Grünen-Expertin
Höhere Neuverschuldung durch Maut-Verschiebung
Wegen den Verzögerungen beim Start der Lkw-Maut muß der Staat laut Grünen-Haushaltsexpertin Antje Hermenau mehr Schulden aufnehmen und
wichtige Verkehrsprojekte verschieben. Die Grünen erwarten Ausfälle in Höhe von bis zu 720 Millionen Euro - die soll die Industrie mittragen.
Berlin - Wenn die Maut nicht Anfang November, sondern tatsächlich
erst zum Jahreswechsel eingeführt werde, müsse der Bund die
entsprechenden Einnahmeausfälle in Höhe von 700 Millionen Euro
durch eine höhere Neuverschuldung in diesem Jahr ausgleichen,
sagte Hermenau der "Berliner Zeitung". Es sei
"höchst ärgerlich", in neue Schulden auszuweichen, eine
derartige Summe lasse sich aber nicht durch kurzfristige
Einsparungen decken.
Der Grünen-Verkehrsexperte Albert Schmidt erwartet Ausfälle
von bis zu 720 Millionen Euro. Diese Einbußen müssten vom
Betreiberkonsortium mitgetragen werden, forderte Schmidt im
"Deutschlandfunk". "Von daher erwarte ich in der Tat, dass bei den
anstehenden Verhandlungen zwischen dem Bundesverkehrsminister
und dem Industriekonsortium TollCollect die Haftungsfrage mit
allem Nachdruck auf den Tisch gelegt wird und auch beantwortet
werden muss. Meines Erachtens ist hier nicht nur die Frage einer
Vertragsstrafe angebracht, sondern auch die Frage des
Schadenersatzes im Sinne von Haftung", sagte Schmidt.
Nach den
geltenden Verträgen sei nach einer Karenzzeit von drei Monaten
eine Vertragsstrafe vorgesehen, die etwa bei 7,5 Millionen Euro
pro Monat liegen dürfte. Diese Summe sei bei Gesamtausfällen von
160 Millionen Euro pro Monat "mit Sicherheit sehr bescheiden".
Die Vertragsausgestaltung sei aber nicht Minister Manfred Stolpe
anzulasten, sondern dessen Vorgänger Kurt Bodewig (beide SPD).

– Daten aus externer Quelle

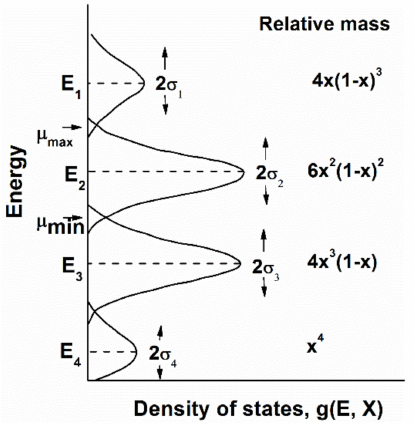
Figure 43. Distribution of bond energies in Ni 1-x Zr x amorphous systems versus the number of H atoms belonging to a given energy level. Adopted from [139], with permission from American Physical Society,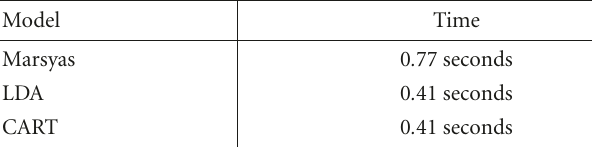
Table 7: Time required to calculate two-million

Schmidt warf dem Konsortium aus Deutscher Telekom,
DaimlerChrysler und der französischen Cofiroute vor, einen wichtigen Exportmarkt der Zukunft in Europa
"vergeigt" zu haben. "Das wird über kurz oder lang börsenwirksam
werden."
Das Bundesverkehrsministerium erwartet zum Starttermin der
Lkw-Maut in dieser Woche eine Vorentscheidung und Anfang Oktober
endgültige Klarheit. Bis dahin sollen die Erkenntnisse aus der
entscheidenden Phase des Probebetriebs vorliegen, in der ab
Freitag erstmals das Gesamtsystem getestet werden soll.
Laut
Vereinbarung mit dem Betreiberkonsortium TollCollect könne das
System nicht wie geplant am 2. November in Betrieb gehen, wenn
diese Probephase nicht am Freitag starte. Das Konsortium hat
bedeutende technische Probleme eingeräumt, aber den Beginn der
Tests bestätigt. Stolpe hat nicht ausgeschlossen, dass der Start
der Maut über den 2. November hinaus verschoben werden könnte.